REPUBLIKA.CO.ID, MALANG -- Eksekutif Mahasiswa (EM) Universitas Brawijaya (UB) memberikan tanggapan terkait keputusan Mahkamah Konsitusi (MK) yang mengizinkan peserta pemilu berkampanye di lembaga-lembaga pendidikan. Dalam hal ini termasuk di sekolah dan kampus seperti di UB.
Presiden EM UB, Rafly Rayhan Al Khajri menyatakan, tempat ibadah, tempat pendidikan, dan fasilitas pemerintah seharusnya menjadi ruang netral untuk kepentingan publik. Dengan kata lain, tempat-tempat tersebut bukanlah untuk kepentingan elektoral tertentu.

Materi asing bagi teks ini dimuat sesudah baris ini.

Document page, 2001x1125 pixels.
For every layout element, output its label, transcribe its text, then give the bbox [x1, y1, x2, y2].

Larangan penggunaan ketiga jenis sarana tersebut menurutnya harus bersifat mutlak tanpa syarat. "Apabila MK berdalil bahwa tempat ibadah tidak layak digunakan untuk kepentingan kampanye tanpa syarat karena menjadi salah satu upaya mengarahkan masyarakat menuju kondisi kehidupan politik yang ideal sesuai dengan nilai ketuhanan berdasarkan Pancasila, begitupun seharusnya dengan tempat pendidikan dan fasilitas pemerintah," kata Rafly saat dikonfirmasi Republika, Jumat (18/8/2023).

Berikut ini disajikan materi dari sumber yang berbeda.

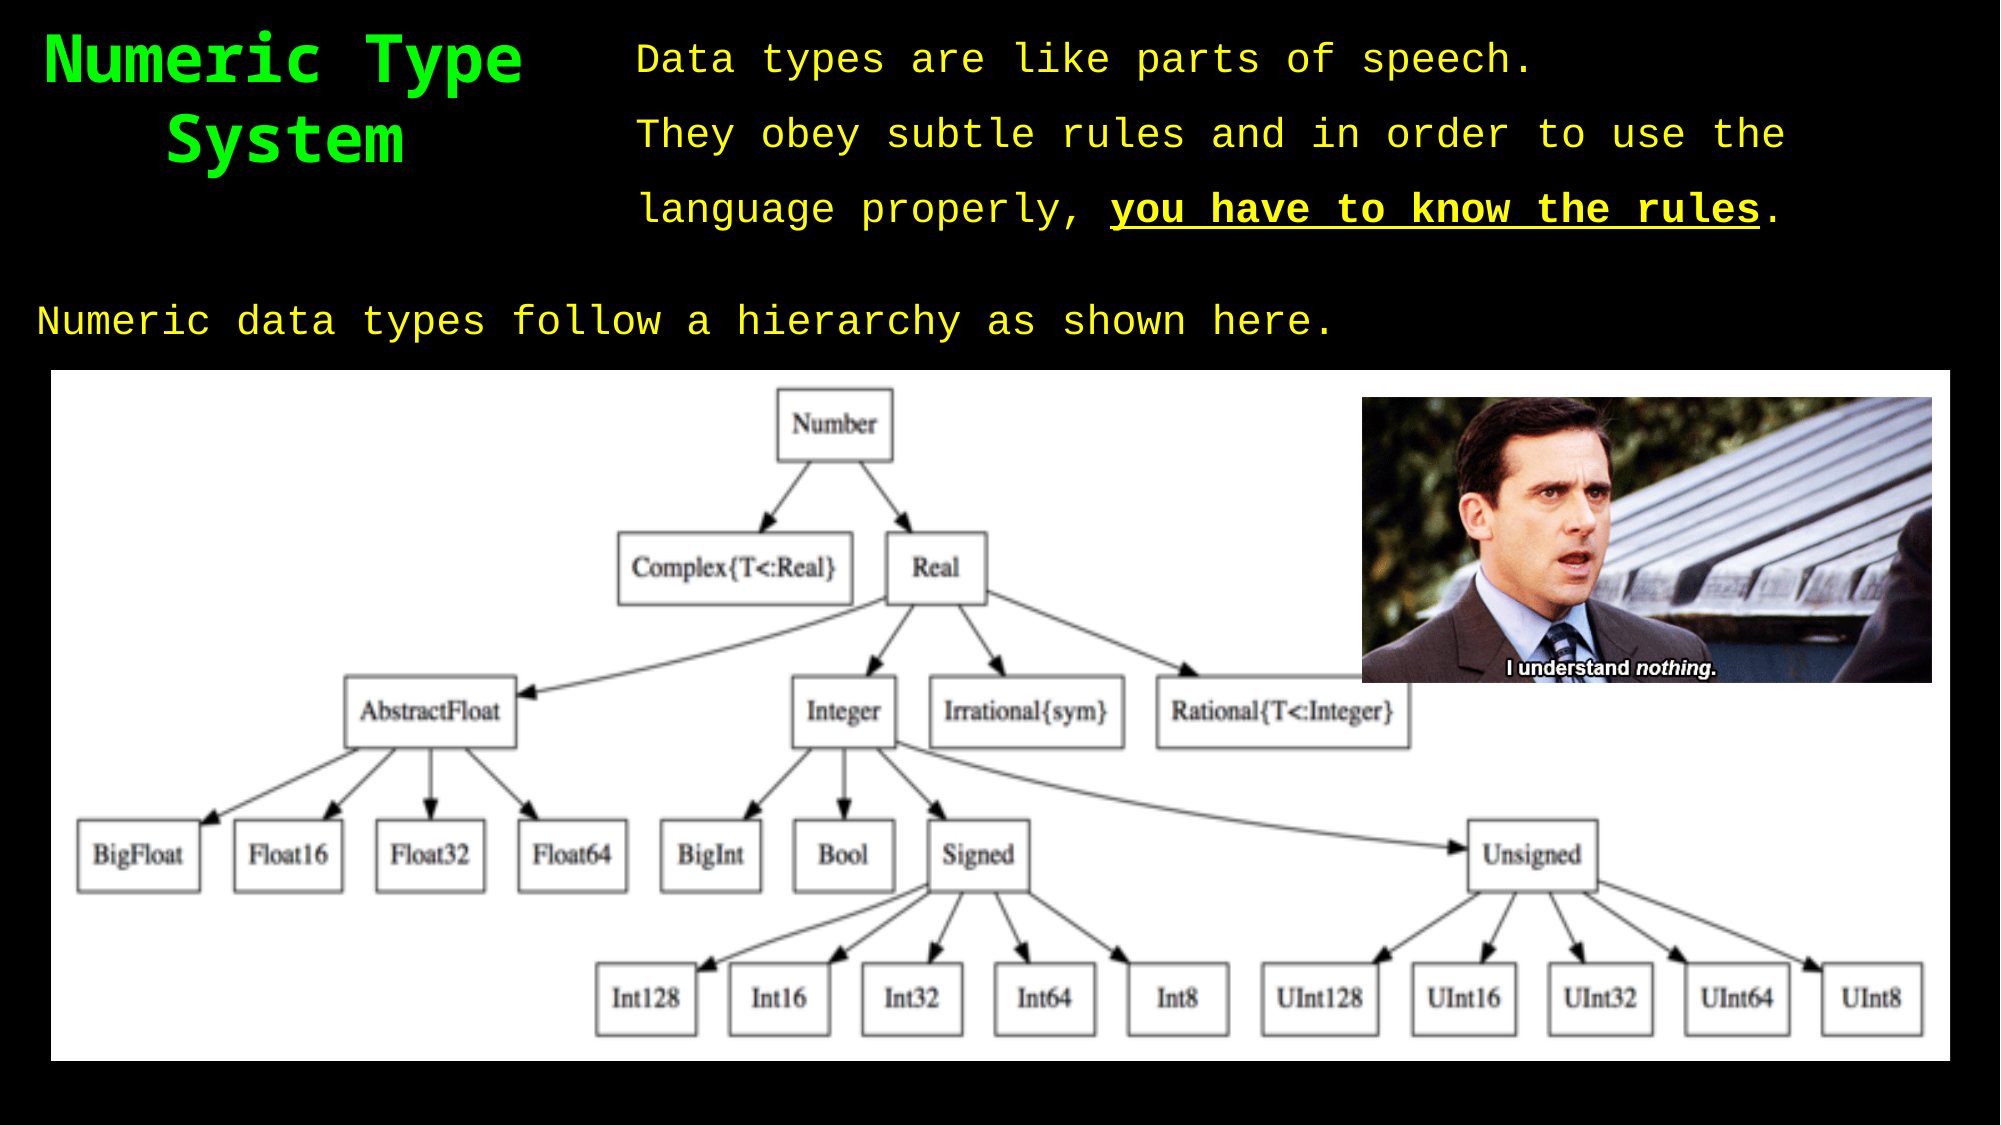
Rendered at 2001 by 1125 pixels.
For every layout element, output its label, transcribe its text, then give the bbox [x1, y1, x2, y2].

text_box Numeric data types follow a hierarchy as shown here. [21, 260, 1467, 351]
picture [50, 370, 1951, 1061]
text_box Numeric Type System [21, 8, 548, 184]
text_box Data types are like parts of speech. They obey subtle rules and in order to use the language properly, you have to know the rules. [620, 0, 1979, 239]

Menurut dia, tempat pendidikan memang boleh menjadi tempat untuk mempelajari ilmu politik. Namun demikian, tidak untuk kepentingan politik elektoral tertentu. Fasilitas pemerintah boleh digunakan untuk pencerdasan politik bangsa tetapi tidak untuk kepentingan elektoral tertentu.
Adapun mengenai persyaratan 'tanpa atribut' dalam berkampanye di kampus, ia berpendapat, itu tidak menghilangkan relasi kuasa dan uang. Sebab, dua hal itu bisa saja disalahgunakan oleh institusi pendidikan untuk mengomersilkan panggung politik di dalam tempat pendidikan.

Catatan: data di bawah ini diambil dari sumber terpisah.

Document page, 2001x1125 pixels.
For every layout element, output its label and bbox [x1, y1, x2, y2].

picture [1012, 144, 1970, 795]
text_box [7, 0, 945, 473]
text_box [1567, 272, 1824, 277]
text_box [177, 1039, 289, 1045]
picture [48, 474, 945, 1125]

Kondisi itu berbahaya bagi netralitas lembaga pendidikan ke depannya. Sebelumnya, Mahkamah Konstitusi (MK) mengizinkan peserta pemilu berkampanye di fasilitas pemerintah dan pendidikan selama tidak menggunakan atribut kampanye. Keputusan tersebut termuat dalam Putusan MK Nomor 65/PUU-XXI/2023 yang dibacakan pada Selasa (15/8/2023).